There are wide ranges of potentiometric sensors available for chemical sensing. The latest implementation of these sensors is CHEM resistors. In real time environment for an in-vivo application area, noise and power are the important factors. Though the selectivity of CHEM resistors improved with recent technological developments analog front end measurement circuits are always the limiting factor. Without compromising the performance parameters like gain and op-swing it is a challenge to improve the noise and power. Noise and power are the two factors which always require improvement. Also, there is trade-off between noise and power which needs to be balanced. The fundamental noise generated by the device is a challenge to handle. CMOS amplifiers usage is limited by the non-deterministic noise like flicker, short and thermal.
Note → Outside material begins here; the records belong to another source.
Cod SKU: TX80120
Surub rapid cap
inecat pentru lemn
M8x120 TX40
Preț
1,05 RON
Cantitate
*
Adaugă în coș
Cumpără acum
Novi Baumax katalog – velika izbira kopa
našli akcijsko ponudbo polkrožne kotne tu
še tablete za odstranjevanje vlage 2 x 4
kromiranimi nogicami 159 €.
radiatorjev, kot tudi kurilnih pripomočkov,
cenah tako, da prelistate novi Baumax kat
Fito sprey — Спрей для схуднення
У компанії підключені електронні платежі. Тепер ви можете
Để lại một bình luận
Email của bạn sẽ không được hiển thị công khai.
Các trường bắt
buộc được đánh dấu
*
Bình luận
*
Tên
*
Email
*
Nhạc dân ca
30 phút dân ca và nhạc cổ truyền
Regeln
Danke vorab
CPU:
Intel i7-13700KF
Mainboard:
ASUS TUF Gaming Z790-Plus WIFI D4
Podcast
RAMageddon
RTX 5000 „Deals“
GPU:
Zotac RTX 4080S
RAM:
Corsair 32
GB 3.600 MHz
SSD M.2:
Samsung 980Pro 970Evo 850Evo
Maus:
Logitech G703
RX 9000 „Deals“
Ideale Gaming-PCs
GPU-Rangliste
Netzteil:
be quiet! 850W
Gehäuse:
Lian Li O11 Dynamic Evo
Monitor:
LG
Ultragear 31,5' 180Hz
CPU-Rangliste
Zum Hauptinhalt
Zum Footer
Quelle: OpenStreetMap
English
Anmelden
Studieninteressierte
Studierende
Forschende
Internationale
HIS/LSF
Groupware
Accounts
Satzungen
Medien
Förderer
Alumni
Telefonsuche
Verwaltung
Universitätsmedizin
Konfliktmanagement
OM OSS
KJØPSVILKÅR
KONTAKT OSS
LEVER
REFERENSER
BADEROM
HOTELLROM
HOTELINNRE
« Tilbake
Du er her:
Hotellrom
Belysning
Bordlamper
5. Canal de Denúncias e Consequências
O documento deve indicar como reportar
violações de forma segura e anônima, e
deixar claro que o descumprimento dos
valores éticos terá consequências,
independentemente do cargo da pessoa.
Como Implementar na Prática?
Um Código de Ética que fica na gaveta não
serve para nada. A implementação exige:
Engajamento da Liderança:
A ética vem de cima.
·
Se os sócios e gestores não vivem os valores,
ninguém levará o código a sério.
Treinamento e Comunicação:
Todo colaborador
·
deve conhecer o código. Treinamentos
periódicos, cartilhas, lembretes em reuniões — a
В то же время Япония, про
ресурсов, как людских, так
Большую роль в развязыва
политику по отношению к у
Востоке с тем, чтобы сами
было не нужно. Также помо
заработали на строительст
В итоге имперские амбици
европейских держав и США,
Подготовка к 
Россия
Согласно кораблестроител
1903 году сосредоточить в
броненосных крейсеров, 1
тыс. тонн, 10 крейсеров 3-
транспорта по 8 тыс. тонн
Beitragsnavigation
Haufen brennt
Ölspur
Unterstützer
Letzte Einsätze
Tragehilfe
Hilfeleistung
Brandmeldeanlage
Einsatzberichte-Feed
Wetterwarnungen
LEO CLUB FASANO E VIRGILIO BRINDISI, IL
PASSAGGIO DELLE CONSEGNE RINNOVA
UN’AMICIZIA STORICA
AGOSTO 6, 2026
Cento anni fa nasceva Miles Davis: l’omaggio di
It is seen that for potentiometric circuit the CDS is preferable for the sampled data circuits like the switched capacitor so that the base bad noise behavior is not made worse by noise aliasing. This eliminates the DC offset and drifts. Though we use CDS for various potentiometric measurements the filtering stage after the CDS limits the capability of noise reduction. Therefore in this thesis work the detailed analysis of CDS with switched capacitor based LP filter is introduced. The architecture used helps in accurate measurement of pH, where the ratio of the chemical compound like sodium, potassium and chlorine is very critical. The integrated circuits are designed using 0.18μm CMOS process. The layout of the designed chip is 3.8mm × 3.8mm. The design simulation is done with a load of 10pF and 100Hz input signal. The circuit operates with a supply range ±1.65V linearly reproduces the sensor output voltage ±1.5V. The noise measured with 1MHz sampling clock is 0.683μVrms and the power required for the system is 124.1μW.